◆ WHAT YOU WILL DO ◆
A - From the first paragraph of the sewing machine post, list every factor it names as affecting how directional stitch sequences stitch out.
B - In the sewing machine post, take the part that opens with the words containing "How well directional" and closes with "doing that sometimes.", and write it out again with "backwards" changed to "in reverse".

◆ PROVIDED TEXT ◆
------------------------------
Date: 2/2/13 5:56 PM

How well directional stitch sequences stitch out with fabric getting jogged over by your feed dog sideways to do that, or even more sideways and backwards a bit at the same time, depends on lots of stuff each time. Not only your stabilizer and your hands on it or not, some fabric properties, but also on how many in row side ways stitches are programed in, in a row each time. On any machine any place. Ijust happen know that, as I used to program in my own, on some older Pfaff's. Ditto with any reverse feed stitches. So, sewing machines just sew better and more easy forwards than backwards and side ways. And very different push and pull factors and stitch compensation going on when doing that sometimes.

Also matters on the balancing of the stitch sequence within the machine, with some positive or negative number, or a dial or such sometimes. Also helps to have a wide flat foot but with a bit of a cut out underneath like a old Pfaff maxi stitch foot, or maybe one just made all of teflon or even maybe something you got, with a little bit of teflon self stuck sticky stuff on the bottom of it even, to the bottom of it even possibly.
------------------------------
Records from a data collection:
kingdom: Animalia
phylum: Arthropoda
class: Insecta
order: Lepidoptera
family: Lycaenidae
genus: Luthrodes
------------------------------
◆ ANSWERS GIVEN ◆
A -
- The stabilizer
- Your hands on it or not
- Some fabric properties
- How many sideways stitches are programmed in a row each time

B -
How well directional stitch sequences stitch out with fabric getting jogged over by your feed dog sideways to do that, or even more sideways and in reverse a bit at the same time, depends on lots of stuff each time. Not only your stabilizer and your hands on it or not, some fabric properties, but also on how many in row side ways stitches are programed in, in a row each time. On any machine any place. Ijust happen know that, as I used to program in my own, on some older Pfaff's. Ditto with any reverse feed stitches. So, sewing machines just sew better and more easy forwards than in reverse and side ways. And very different push and pull factors and stitch compensation going on when doing that sometimes.